So the guy is in the kitchen. I tried to sort of follow they way it is. I dunno, I dont sit still so much now, but years ago I would get a coffee and think about my lonely state and if I got really depressed I would maybe sit on the stairs, sit on the floor, or sit somplace, I dont know why this is, but I think you sort of go into a kind of daze and wonder around, your lost in your mind and so you come to rest in the strangest places, like the kitchen floor, and you sort of look at things, like the washing machine. Its incidental, but I guess what i'm getting at is that this is seriously wrong, and if your doing this then you should know there is something seriously wrong. No one should be alone in this modern world. But its easy to sort of say, hey, it was a sunday and it was rainy and I was lazy, yeah, theres loads of excuses. But being alone with no friends is terrible, and its even worse to look back on, painful.

So, might as well be dead? Yeah, I think there comes a time in life when you have to value your worth and if you are worthless then you are a detriment to those of worth that are in need of your resources. People with families always claim to be in need, oh yeah, people with families need houses and work, but you as a single person dont, but those nice families were subliminally responsible for your solitude. Of course not directly and not in all instances, but indirectly they say shit like, oh well we all started off with the same chances. Fair enough argument, but if the dice were swayed by a gestapho like society that projected the butchering thieves to where the girls were ungaurded whilst you were left to buff the floor at the supermarket each morning then its a different story.

Society is a complex organism, and there are no rules but you can make observations. In this story I have tried to convey some of the horror of being alone. Its hard because unless your suffering from it there and then it doesn't really carry any weight. Its like, well, thats all a load of bullshit.

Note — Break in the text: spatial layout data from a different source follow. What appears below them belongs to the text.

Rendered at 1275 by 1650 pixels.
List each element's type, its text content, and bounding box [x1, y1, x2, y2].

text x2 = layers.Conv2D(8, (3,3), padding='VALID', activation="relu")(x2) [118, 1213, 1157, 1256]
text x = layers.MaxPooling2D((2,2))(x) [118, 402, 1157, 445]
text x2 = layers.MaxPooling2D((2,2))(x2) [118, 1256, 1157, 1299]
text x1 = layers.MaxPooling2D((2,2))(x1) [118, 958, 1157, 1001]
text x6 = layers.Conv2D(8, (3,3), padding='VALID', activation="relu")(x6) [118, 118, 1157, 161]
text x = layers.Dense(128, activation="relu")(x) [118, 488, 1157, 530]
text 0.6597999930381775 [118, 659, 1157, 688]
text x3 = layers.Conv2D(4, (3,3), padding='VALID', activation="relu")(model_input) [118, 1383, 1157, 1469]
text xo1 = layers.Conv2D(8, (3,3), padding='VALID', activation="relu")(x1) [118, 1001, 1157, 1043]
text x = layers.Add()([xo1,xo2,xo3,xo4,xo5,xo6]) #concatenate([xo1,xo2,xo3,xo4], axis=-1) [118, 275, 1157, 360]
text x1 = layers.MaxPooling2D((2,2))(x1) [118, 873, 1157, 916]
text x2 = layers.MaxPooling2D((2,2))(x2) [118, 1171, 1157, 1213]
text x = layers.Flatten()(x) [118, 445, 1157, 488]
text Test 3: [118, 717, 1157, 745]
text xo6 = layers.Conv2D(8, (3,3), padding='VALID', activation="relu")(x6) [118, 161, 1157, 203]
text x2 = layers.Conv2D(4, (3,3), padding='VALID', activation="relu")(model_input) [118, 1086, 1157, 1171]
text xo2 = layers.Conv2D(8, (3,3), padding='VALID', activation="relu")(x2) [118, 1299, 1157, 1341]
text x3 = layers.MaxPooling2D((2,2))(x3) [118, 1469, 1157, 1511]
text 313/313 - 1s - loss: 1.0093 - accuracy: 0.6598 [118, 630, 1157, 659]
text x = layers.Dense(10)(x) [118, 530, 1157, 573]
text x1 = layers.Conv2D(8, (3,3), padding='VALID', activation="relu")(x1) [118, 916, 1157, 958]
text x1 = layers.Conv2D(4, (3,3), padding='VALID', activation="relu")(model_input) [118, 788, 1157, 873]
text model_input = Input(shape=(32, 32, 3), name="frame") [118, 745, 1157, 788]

But when you sort of see, afresh, from a great height the significance of your solitude, lonlyness and troubles, then this story hopefully will put pictures and words to the thoughts that you cannot describe. What I have left out are the reasons, and I believe that society creates misery so that there will always be a slave class.

A bit more about it all. a man alone cannot go down to the pub and have a conversation under his own control, he has to beg or steal company under his own wyles, thats different. He cannot modify his own environmnet through conversation with a trusted partner. He cannot take his children to school and meet other families. Other families who have the power of freedom dont like single men as they are obviously terrorists. Fuck, its totally screwed if your alone, Its a long slow death sentence.

Also, there are so many things a man alone does not know, cannot appreciate. He just cannot imagine the wonder of waking up to see another person breathing, he cannot imagine the touch of a girl, he cannot see how the world looks from the perspective of a couple, and he doesn't know why he is so weak as a result. Being a couple affords you spritual stregth, inspiration and reason. Obviously solitude is a downward spiral in comparisn.

Anyway, thats page 40 of Issue 22 of Galumph. I feel like a ship that has won a race in record time but is so crippled from the effort I can only just get across the finish line, I have zero energy. As with all things, I dont see this as a major victory, its nice, but drawing is a placebo to me, something to pass the time. Each year, or each time I reflect I ask myself, so, this time last year I was single, and i'm single now. Nothing has changed. That is the only change that would count in my opinion.

The next 40 pages will be better. The next story is going to be called 'Please Shoot Me' which is not going to be as depressing as it sounds. I dont want to say too much about it now, but its essentially about a bloke that lives in a world where his thoughts are more vivid than his immediate reality, where he imagines he is surrounded by young girls, and its all about his interation with those girls. Its going to be a sort of erotic adventure into mental illness.